Pathway-based multi-omics integration is performed using both the Multi-View and Single-View PathIntegrate frameworks. Briefly, the Multi-View approach calculates pathway scores independently for each omics layer, providing interpretable insights within and across omics. In contrast, the Single-View approach computes more comprehensive pathway scores by integrating quantitative information from multiple omics layers.

Within TurbOmics, users can select either the Single-View or Multi-View supervised models, specify comparison groups, and define the columns containing biomolecule identifiers. Upon execution, the platform displays a summary table with key statistical details of the model, along with a scatter plot showing sample projections onto the latent variables. Additionally, a table highlights the most relevant pathways and their associated biomolecules.

Figure 10. Section of TurbOmics for Pathway Integrative Analysis The top panel allows selecting the analysis type (Single-View or Multi-View) and the groups to be compared. The section displays a summary table with execution metrics and a scatter plot showing the sample scores in the computed latent variables. The two upper tables indicate the relevance of the omics pathways in the model construction. The two bottom tables list the biomolecules belonging to the pathway selected by the user.

Enrichment Analysis

The Enrichment Analysis module enables the identification of enriched functional categories for each omics dataset in parallel. This section allows users to run the GSEA algorithm simultaneously across transcriptomics, proteomics, and metabolomics data, facilitating the comparison of statistically significant pathways between these datasets.
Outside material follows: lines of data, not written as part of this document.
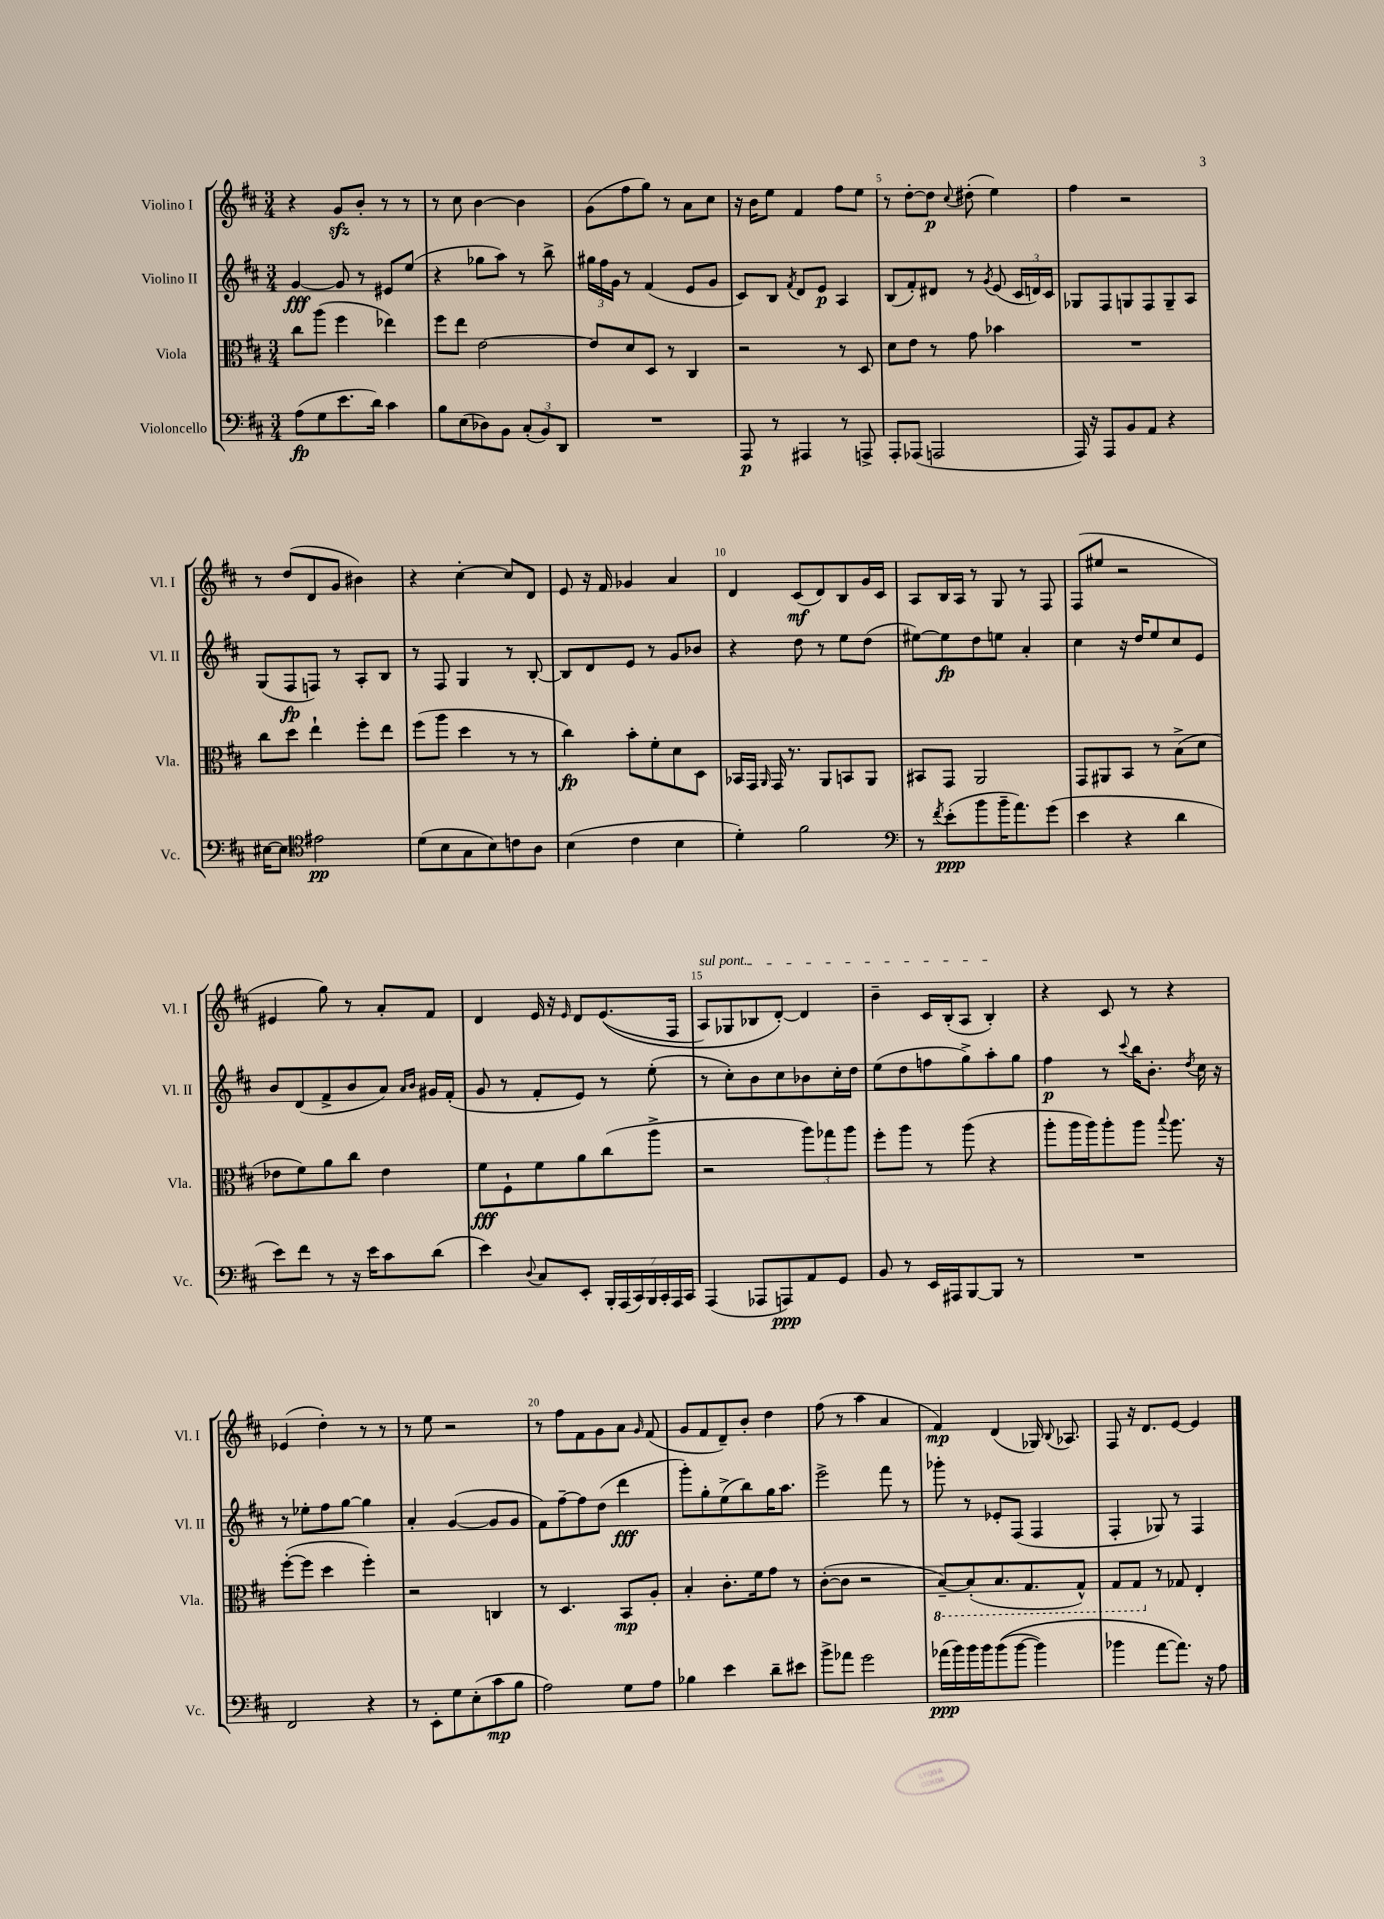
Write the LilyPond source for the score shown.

<<
\new StaffGroup <<
\new Staff = "s0" \with { instrumentName = "Violino I" shortInstrumentName = "Vl. I" } {
    \clef treble \key d \major \numericTimeSignature \time 3/4
    \autoBeamOff r4 g'8[\sfz b'8]-. r8 r8 |
    r8 cis''8 b'4~ b'4 |
    g'8[( fis''8 g''8]) r8 a'8[ cis''8] |
    r16 b'16[ e''8] fis'4 fis''8[ e''8] |
    r8 d''8[~-. d''8]\p \appoggiatura { cis''8 } dis''8-.( e''4) |
    fis''4 r2 |
    r8 d''8[( d'8 g'8] bis'4) |
    r4 cis''4~-. cis''8[ d'8] |
    e'8 r16 fis'16 ges'4 a'4 |
    d'4 cis'8[\mf( d'8) b8 g'16 cis'16] |
    a8[ b16 a16] r8 g8 r8 fis8 |
    fis8[( eis''8] r2 |
    eis'4 g''8) r8 a'8[-. fis'8] |
    d'4 e'16 r16 \grace { e'16 } d'8[ e'8.(\( fis16] |
    \once \override TextSpanner.bound-details.left.text = \markup { \italic "sul pont." } a8[\startTextSpan) ges8 bes8 d'8]~-.\) d'4 |
    b'4-- cis'16[ b16-.( a8] b4-.\stopTextSpan) |
    r4 cis'8 r8 r4 |
    ees'4( d''4-.) r8 r8 |
    r8 e''8 r2 |
    r8 fis''8[ fis'8 g'8 a'8] \grace { g'16 } fis'8( |
    g'8[ fis'8 d'8--) b'8]-. d''4 |
    fis''8( r8 a''4 a'4 |
    fis'4\mp) d'4( ges16) \appoggiatura { b8 } aes8. |
    fis8 r16 d'8.[ e'8]~ e'4 \bar "|." |
}
\new Staff = "s1" \with { instrumentName = "Violino II" shortInstrumentName = "Vl. II" } {
    \clef treble \key d \major \numericTimeSignature \time 3/4
    \autoBeamOff g'4~\fff g'8 r8 eis'8[ e''8]( |
    r4 ges''8[ a''8]) r8 b''8-> |
    \tuplet 3/2 { gis''16[ fis''16 g'16] } r8 fis'4( e'8[ g'8] |
    cis'8[) b8] \acciaccatura { fis'8 } d'8[ e'8]\p a4 |
    b8[( fis'8-.) dis'8] r8 \acciaccatura { g'8 } e'8( \tuplet 3/2 { cis'16[ d'16) cis'16] } |
    ges8[ fis8 g8 fis8 g8-- a8] |
    g8[( fis8\fp f8]) r8 a8[-. b8] |
    r8 fis8 g4 r8 b8~-. |
    b8[ d'8 e'8] r8 g'8[ bes'8] |
    r4 d''8 r8 e''8[ d''8]( |
    eis''8[~) eis''8\fp d''8 e''8] a'4-. |
    cis''4 r16 d''16[ e''8 cis''8 e'8] |
    b'8[ d'8( fis'8-> b'8 a'8]) \grace { a'16[ b'16] } gis'16[ fis'16]-.( |
    g'8 r8 fis'8[-. e'8]) r8 e''8-.( |
    r8 cis''8[-.) b'8 cis''8 bes'8 cis''16-. d''16] |
    e''8[( d''8 f''8 g''8->) a''8-. g''8] |
    fis''4\p r8 \appoggiatura { cis'''8 } b''16[ b'8.]-. \acciaccatura { d''8 } cis''16 r16 |
    r8 ees''8[-. fis''8 g''8]~ g''4 |
    a'4-. g'4~( g'8[ g'8] |
    fis'8[) fis''8~-- fis''8 d''8]( d'''4\fff |
    g'''8[-.) g''8-. e''8->( b''8) g''16 a''8.] |
    e'''2-> fis'''8 r8 |
    ges'''8-. r8 ees'8[-. fis8]( fis4 |
    fis4-. ges8) r8 fis4 \bar "|." |
}
\new Staff = "s2" \with { instrumentName = "Viola" shortInstrumentName = "Vla." } {
    \clef alto \key d \major \numericTimeSignature \time 3/4
    \autoBeamOff cis''8[ a''8]( fis''4 ees''4) |
    fis''8[ e''8] e'2~ |
    e'8[ d'8 d8] r8 cis4 |
    r2 r8 d8 |
    d'8[ e'8] r8 g'8 bes'4 |
    R2. |
    cis''8[ d''8] e''4-! fis''8[-. e''8] |
    fis''8[( a''8] d''4 r8 r8 |
    cis''4\fp) b'8[-. fis'8-. d'8 d8] |
    bes,16[ g,16] \grace { a,16 } g,16 r8. a,8[ b,8 a,8] |
    bis,8[ g,8] a,2 |
    g,8[ ais,8 b,8] r8 b8[->( d'8] |
    ees'8[ fis'8) a'8 cis''8] ees'4 |
    fis'8[\fff fis8-! fis'8 a'8 cis''8( a''8]-> |
    r2 \tuplet 3/2 { a''8[) ges''8 a''8] } |
    fis''8[-. a''8] r8 a''8( r4 |
    a''8[-. a''16 a''16) a''8-. a''8] \appoggiatura { b''8 } a''8. r16 |
    fis''8[~-.( fis''8] d''4 fis''4-.) |
    r2 c4 |
    r8 d4. b,8[\mp a8]-. |
    b4-. cis'8.[-. fis'16 g'8] r8 |
    cis'8[~-.( cis'8] r2 |
    \ottava #-1 b,8[~--) b,8-.( b,8. g,8. g,8]-^) |
    g,8[ g,8] \ottava #0 r8 ges8 e4-. \bar "|." |
}
\new Staff = "s3" \with { instrumentName = "Violoncello" shortInstrumentName = "Vc." } {
    \clef bass \key d \major \numericTimeSignature \time 3/4
    \autoBeamOff a8[\fp( g8 e'8. d'16]) cis'4 |
    b8[ e8( des8) b,8] \tuplet 3/2 { cis8[-.( b,8) d,8] } |
    R2. |
    a,,8\p r8 ais,,4 r8 a,,8-> |
    a,,8[-. aes,,8]( a,,2 |
    a,,16) r16 a,,8[ b,8 a,8] r4 |
    eis16[~ eis8.] \clef tenor eis'2\pp |
    d'8[( b8 g8 b8) c'8 a8] |
    b4( cis'4 b4 |
    d'4-.) fis'2 |
    \clef bass r8 \acciaccatura { fis'8 } e'8[-.\ppp( b'8 b'16-- a'8.) g'8]( |
    e'4 r4 d'4 |
    e'8[) fis'8] r8 r16 e'16[ cis'8 d'8]( |
    e'4) \appoggiatura { d8 } cis8[ e,8]-. \tuplet 7/4 { b,,16[-. a,,16( cis,16) b,,16 cis,16-. a,,16 cis,16] } |
    a,,4( aes,,8[ a,,8\ppp) a,8 g,8] |
    b,8 r8 e,16[ ais,,16 b,,8~ b,,8] r8 |
    R2. |
    fis,2 r4 |
    r8 e,8[-. g8 e8-.( cis'8\mp b8] |
    a2) g8[ a8] |
    bes4 e'4 d'8[-- eis'8] |
    b'8[-> aes'8] g'2 |
    aes'16[\ppp( b'16) b'16 b'16 b'8(\( b'8]~ b'4) |
    bes'4 a'8[~ a'8.]\) r16 a8 \bar "|." |
}
>>
>>
\layout { \context { \Score \override BarNumber.break-visibility = ##(#f #t #t) barNumberVisibility = #(every-nth-bar-number-visible 5) } }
Users must specify the biomolecule identifier column and select a metric for GSEA, such as LogFC or t-statistic. Additionally, PCA and MOFA loadings can be used as input metrics, enabling deeper analysis of the components and factors computed in earlier modules.

For untargeted metabolomics data, enrichment analysis can be performed using the mummichog library. The results are presented in an interactive and exportable table that includes the biomolecules responsible for the enrichment of each category.

TurbOmics also supports custom enrichment analysis, allowing users to define and explore their own functional categories.

Figure 11. TurbOmics section for Enrichment Analysis The top panel allows the selection of the omics layer and the metric to be used for enrichment. In the bottom part, users can select the enrichment results obtained using different knowledge bases, which are displayed in the bottom table.